Once upon a time, horror films truly were scary and some - such as "Carrie" - offered quite a shocking, climactic jolt. Nowadays, and notwithstanding foreign, art house and the occasional Hollywood offering in the genre, the scariest thing about the endings of many such offerings is that they hint at, suggest or outright state that a sequel will probably be in the works.
Such is the case with "Halloween: Resurrection," the 8th offering in the long-running series that began back with John Carpenter's now classic 1978 film and now seems destined for at least a ninth installment unless the cinematic box office gods finally say enough is enough.
Like the films' omnipresent energizer killer, the sequels won't die and instead keep coming back to deliver more slasher mayhem. The last such offering was 1998's "Halloween: H20." In it, the masked serial killer was decapitated, but any fan of such films knows that's not enough to keep a good boogeyman down.
Nor does it hamper filmmakers who keep coming up with "clever" ways to resurrect the dead. In this case, director Rick Rosenthal ("Halloween II," "Russkies") and screenwriters Larry Brand ("The Right Temptation," "Paranoia") and Sean Hood ("The Shy and the Naked") haven't used a religious miracle or supernatural spell to do the trick. Rather, they've simply re-written the end of the last film - how convenient - and made some poor sap be the one who lost his head.
In the latest "How can we trap young people with the killer" query, the filmmakers have gone the "reality show" route, but ended up missing the boat. Beyond unsuccessfully trying to emulate what made parts of "The Blair Witch Project" so good - namely the you are there, point of view camera work - the reality bit seem so passť nowadays, even if "The Osbournes" - who are briefly referenced in passing along with "Survivor" - are still on the public radar scope.
Although I'm not exactly sure how far anyone could have successfully taken the live Internet broadcast bit - which also reeks of ripping off MTV's "Fear" show where camera-equipped suckers go into haunted houses and the like - it simply doesn't offer much of anything new or notable here.

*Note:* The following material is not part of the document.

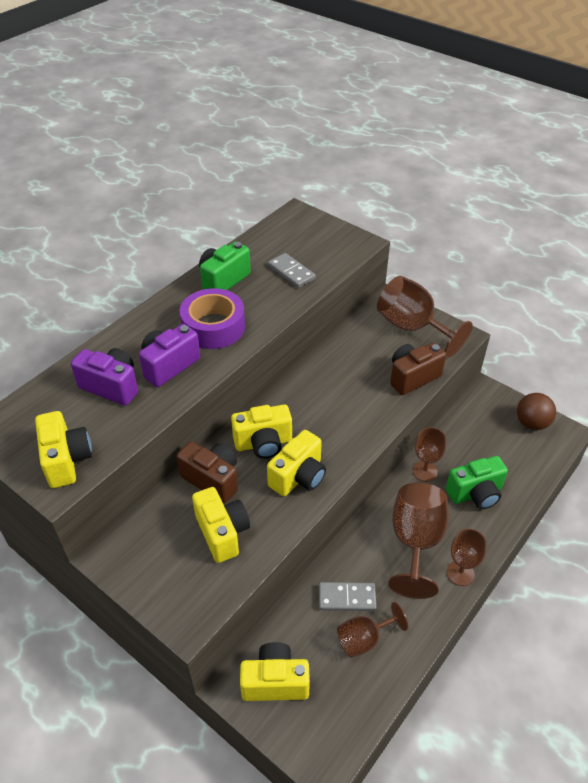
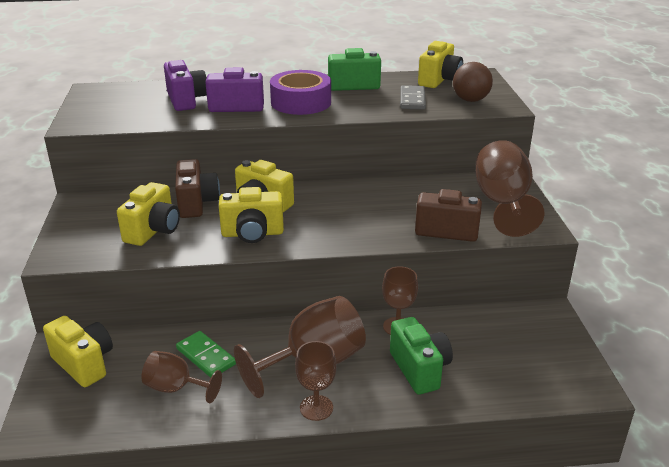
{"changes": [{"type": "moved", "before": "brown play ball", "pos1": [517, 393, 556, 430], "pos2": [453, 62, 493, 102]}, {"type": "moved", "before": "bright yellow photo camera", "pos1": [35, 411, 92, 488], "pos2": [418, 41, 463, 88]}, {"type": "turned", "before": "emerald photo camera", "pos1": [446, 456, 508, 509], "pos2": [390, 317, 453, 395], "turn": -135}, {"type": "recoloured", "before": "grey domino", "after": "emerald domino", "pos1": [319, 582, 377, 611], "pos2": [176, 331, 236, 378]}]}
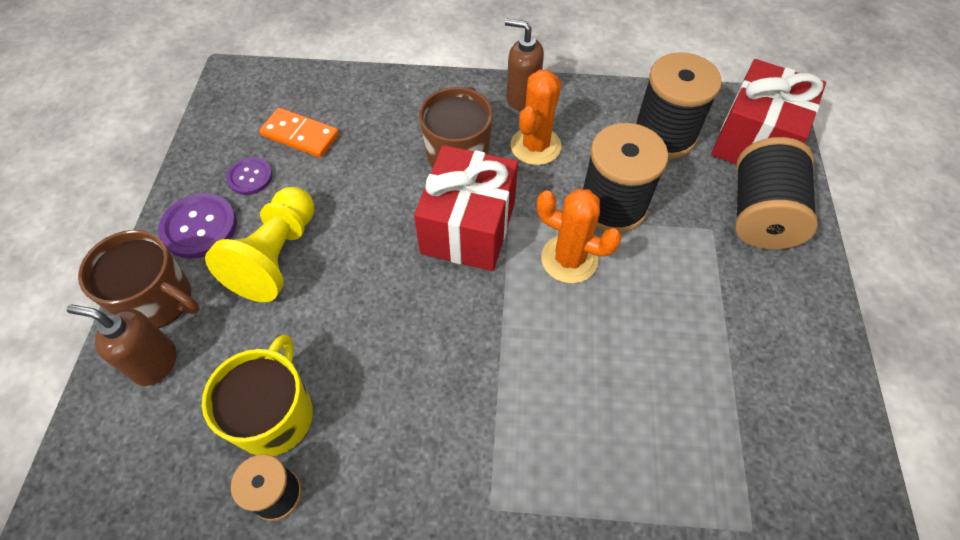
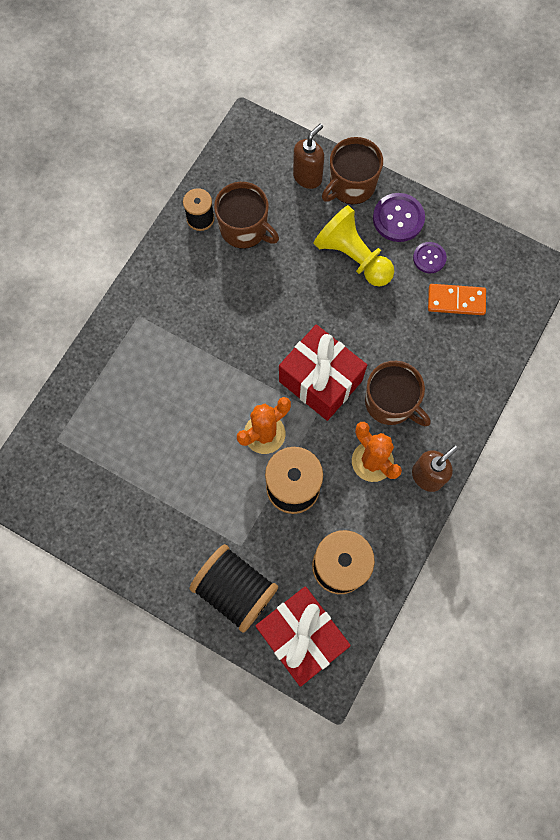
{"changes": [{"type": "turned", "before": "bright orange domino", "pos1": [259, 108, 339, 158], "pos2": [428, 284, 486, 315], "turn": 45}, {"type": "recoloured", "before": "bright yellow tea mug", "after": "brown tea mug", "pos1": [202, 334, 313, 456], "pos2": [214, 182, 279, 249]}]}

Instead, we're treated to all of the usual slasher staples, including but not limited to cat and mouse moments, jump scenes, randy young people and some nudity, one smart talking, kick butt hero, the damsel in distress and lots of death and blood.
At least the last "Friday the 13th" installment tried to do something different with its futuristic space setting (albeit ultimately unsuccessfully). Here we simply get more of the same old, same old, with the worst part being that none of it's particularly scary or even suspenseful.
Part of that lies with the fact that we've seen this sort of story and material done so many times by now that there are no scares or suspense to be had. Then there's the way in which the filmmakers have conceived and murdered - excuse me - executed the plot. Granted, there's only so much one can do with the material once the players are in place, but Rosenthal and company do little to make the material sizzle.
The biggest problem, as has been the case since Episode 2 as well as the sequels to "Friday the 13th" is that the unstoppable, faceless and mute boogeyman simply isn't scary. Although the credits state that Brad Loree ("Texas Rangers," "Timecop") is the man behind the mask, it could be Barney the purple dinosaur as far as we know. (That's a thought - instead of slicing and dicing people with a large knife, a healthy - or is it unhealthy - dose of "I love you. You love me" could kill all of the victims in one batch)
As far as the victims go, we have just another bunch of unmemorable performers playing forgettable characters and unsympathetic characters that are simply in place to take their turn through the meat grinder. For what it's worth, Bianca Kajlich ("Bring It On," TV's "Boston Public") plays the lead victim, while model-turned actress Tyra Banks ("Coyote Ugly," "Love & Basketball") is present to, well, look pretty, and isn't given the chance to do much more.
Busta Rhymes ("Finding Forrester," "Shaft") shows up as that smart-talking, butt-kicking entrepreneur and is rather bad in the role, while Ryan Merriman ("The Deep End of the Ocean," "Just Looking") is stuck in something of a weak and modified "Rear Window" type subplot that doesn't do as much for the film as it might have had some imagination been applied.
Then there's Jamie Lee Curtis ("The Tailor of Panama," "True Lies") who looks like she might finally be through with the series after four appearances. Considering that death has never stopped the purveyors of such trash, however, I wouldn't be surprised to see her and her original character appear again, particularly if a big enough payday is dangled before her (which, along with a shortage of decent roles for middle-aged women, must be the only reason she's started making these pictures again).
Rather boring despite its brief running time and wasting what little potential was offered with the plot setup, the film exists solely for financial rather than any sort of creative reasons. While this is neither the first nor last time that will be the case, it is time to hang, gun down or lop off the head of this ugly cinematic series once and for all. "Halloween: Resurrection" rates as just a 2 out of 10.